Langerhans hücreleri, oral mukoza ve derinin epitel tabakasında yerleşimli, immün sistemin oldukça önemli elemanlarından biri olup, lenfosit aktivasyonu ve antijen sunumuyla ilgilidir. Hücresel immünitenin önemli komponentlerinden biri olan langerhans hücrelerinin, viral, fungal infeksiyonlar ve neoplastik değişikliklerin engellenmesinde de oldukça önemli görevleri vardır. Yaşla birlikte hücresel immünitede ve onun komponentlerinden biri olan langerhans hücrelerinde sayı ve fonksiyonca azalma meydana geldiğinden, yukarıda bahsedilen enfeksiyonlar ve maligniteye eğilim artmaktadır (12-13). Yapılan çalışmalarda sigara içen kişilerde, oral kavite ve dudakta, epitel langerhans hücre sayısında belirgin azalma olduğu ve bu etkinin yaşla birlikte görülen azalmadan daha ciddi olduğu belirtilmiştir. Oral mukoza, sigaradaki kanserojen maddelerden benzopyrene karşı geçirgendir. Langerhans hücreleri ise savunmada oldukça önemli lokal immün sistem elemanı olarak görev yapmaktadır. Oysa sigara içenlerde, sigara; bu hücrelerin azalmasına ve fonksiyonlarının bozulmasına; dolayısıyla lokal bariyerin kırılmasına yol açmaktadırlar. Sigara içen kişilerde oral mukoza ve servikal mukoza kanserlerinin sigara içmeyenlere göre daha sık görülme nedenlerinden birisinin, langerhans hücrelerindeki azalmaya bağlı olduğu bildirilmektedir (14).

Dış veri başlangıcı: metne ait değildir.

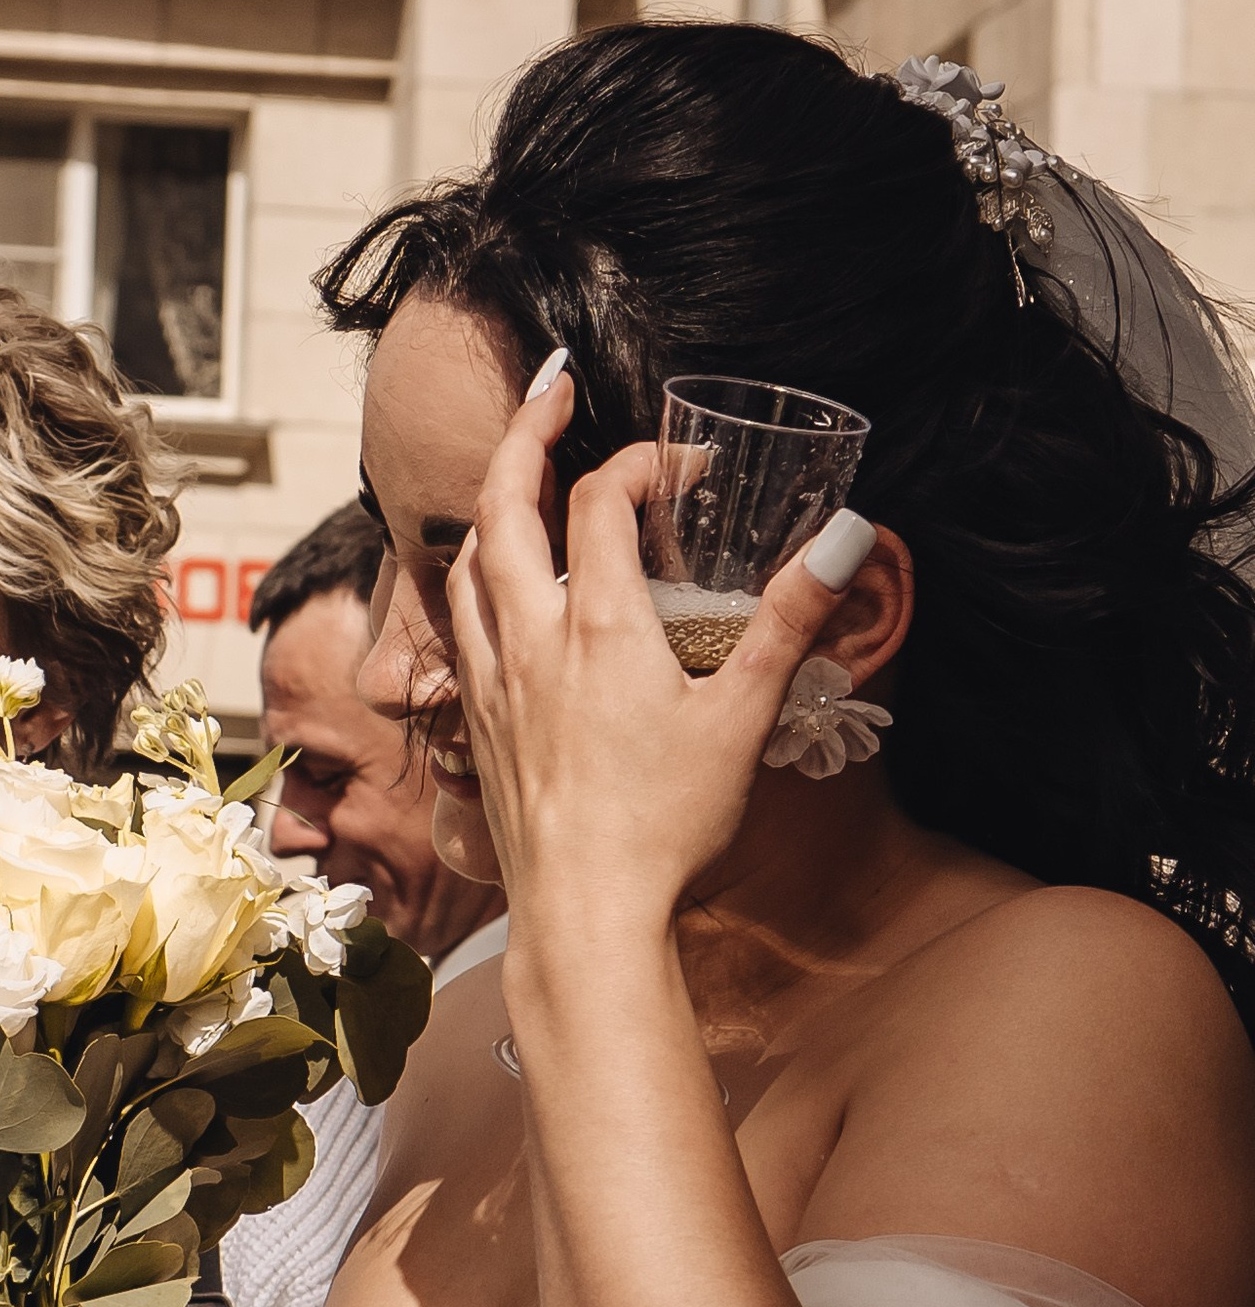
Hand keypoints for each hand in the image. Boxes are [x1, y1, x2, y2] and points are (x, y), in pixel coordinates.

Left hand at [447, 380, 873, 928]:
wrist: (585, 917)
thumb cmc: (665, 826)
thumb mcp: (744, 718)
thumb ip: (792, 621)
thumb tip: (847, 538)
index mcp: (599, 627)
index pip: (601, 502)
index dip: (641, 464)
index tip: (684, 467)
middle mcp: (530, 639)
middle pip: (504, 505)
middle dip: (527, 434)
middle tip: (550, 389)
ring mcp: (492, 682)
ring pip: (467, 563)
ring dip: (492, 506)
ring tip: (518, 479)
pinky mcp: (475, 725)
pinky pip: (458, 626)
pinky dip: (472, 580)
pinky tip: (494, 591)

Sigara içenlerde periodontitis gelişme olasılığı, içmeyen bireylere göre daha yüksektir. Periodontitisli sigara içen bireylerin salya ve ağız çalkalama suyunda bakılan nötrofil sayısı ve elastaz seviyesinin düşük olduğu gösterilmiştir. Elastaz enziminin periodontitisden korunmada ve hastalığın iyileşmesinde önemli bir rolü vardır. Sigara içenlerde doku onarımının geciktiği ve tam olmadığı yönündeki yayınlar bu enzimin rolünü açığa koymaktadır. Sigara damar duvarlarında konstrüksiyona ve permeabilitede azalmaya; bu durum ise nötrofillerin migrasyonunun bozulmasına yol açmaktadır. Sigara aynı zamanda, nötrofil kemotaksisini inhibe etmekte, hücre membranını paralize etmektedir. Tüm bu negatif etkiler nötrofil fonksiyon bozukluğuna yol açmaktadır (16).
Sonuç olarak; sigaranın immün sistemde baskılayıcı etkisi özellikle T, B hücreleri ve makrofajlar üzerine olmaktadır. Hücresel, humoral ve fagositer immün sistem hücrelerinin fonksiyonlarını, özellikle çoğalma kabiliyetlerini, bozarak vücudun defans mekanizmalarını kırmakta, bu yolla tekrarlayan kronik enfeksiyonlar, kanser ve ateroskleroz gibi hastalıklara yol açmaktadır.